### SELECTED EXTRACT:
- - - - - - -
1

I am trying to read Chinese characters from a UTF-8 encoded text file and storing them in variables. When I try to print them in console, it shows question marks in place of the characters.

    while(!fin.eof())
    {
        fin.get(c);
        appendCharacterToWord(currentWord, c);
    } 

(I am working in Windows and the code is in C++)

Kijewski
  • 25,517
  • 12
  • 101
  • 143
SvckG
  • 55
  • 2
  • 9
  • The Windows console can´t work with UTF8 (or any Unicode stuff) properly. Altough some things will work with tricks like cp65001 etc., it´s just buggy down to the core (including the C lib implementation of MS). – deviantfan Jul 02 '15 at 03:27
  • (see eg. https://social.msdn.microsoft.com/Forums/vstudio/en-US/e4b91f49-6f60-4ffe-887a-e18e39250905/possible-bugs-in-writefile-and-crt-unicode-issues?forum=vcgeneral what kind of problems happen with CP65001. This was reported 2010, and still... bug report marked as "not solvable") – deviantfan Jul 02 '15 at 03:37
  • Windows consoles were based on UCS2, effectively UTF-16 limited to the Basic Multilingual Plane. Not all Chinese characters are in the BMP, and so cannot be displayed by default *even when you do things correctly*. It also depends on the font. That said, in May I finally had enough of these questions about displaying characters in Windows, and wrote up [a FAQ-like item about how to do it](http://stackoverflow.com/questions/30197758/how-can-i-make-unicode-iostream-i-o-work-in-both-windows-and-unix-land). Due to the Chinese aspect this question isn't an exact duplicate, but nearly. – Cheers and hth. - Alf Jul 02 '15 at 03:37
  • Thanks. I will check the links. – SvckG Jul 02 '15 at 06:11

0 Answers0
- - - - - - -
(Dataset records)
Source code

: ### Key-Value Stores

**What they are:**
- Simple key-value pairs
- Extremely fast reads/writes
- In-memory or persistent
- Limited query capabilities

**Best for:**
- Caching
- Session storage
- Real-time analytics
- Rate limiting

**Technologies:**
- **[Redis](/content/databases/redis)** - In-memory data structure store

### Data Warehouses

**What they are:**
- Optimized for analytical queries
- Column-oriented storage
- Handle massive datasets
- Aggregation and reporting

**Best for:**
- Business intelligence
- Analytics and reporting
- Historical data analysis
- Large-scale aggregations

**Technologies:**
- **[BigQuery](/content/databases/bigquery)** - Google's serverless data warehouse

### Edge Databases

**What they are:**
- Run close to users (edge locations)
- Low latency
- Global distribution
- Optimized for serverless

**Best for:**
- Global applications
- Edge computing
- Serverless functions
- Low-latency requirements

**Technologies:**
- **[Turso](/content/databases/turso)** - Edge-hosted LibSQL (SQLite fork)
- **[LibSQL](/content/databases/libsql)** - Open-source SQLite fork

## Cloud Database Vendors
- - - - - - -
### ACTIONS TO TAKE:
A – Decide whether each statement below agrees with the thread, answering yes or no and quoting the words of the thread that settle it.
(i) The code in the thread is C++ running on Windows.
(ii) The Windows console handles UTF-8 properly.
(iii) Every Chinese character lies in the Basic Multilingual Plane.
B – Write out everything in the thread from "I am trying" down to "of the characters.", switching "console" to "terminal".
None of the records are needed for this work.

### ANSWERS PROVIDED:
A –
(i) Yes: "I am working in Windows and the code is in C++"
(ii) No: "The Windows console can´t work with UTF8 (or any Unicode stuff) properly"
(iii) No: "Not all Chinese characters are in the BMP"

B –
I am trying to read Chinese characters from a UTF-8 encoded text file and storing them in variables. When I try to print them in terminal, it shows question marks in place of the characters.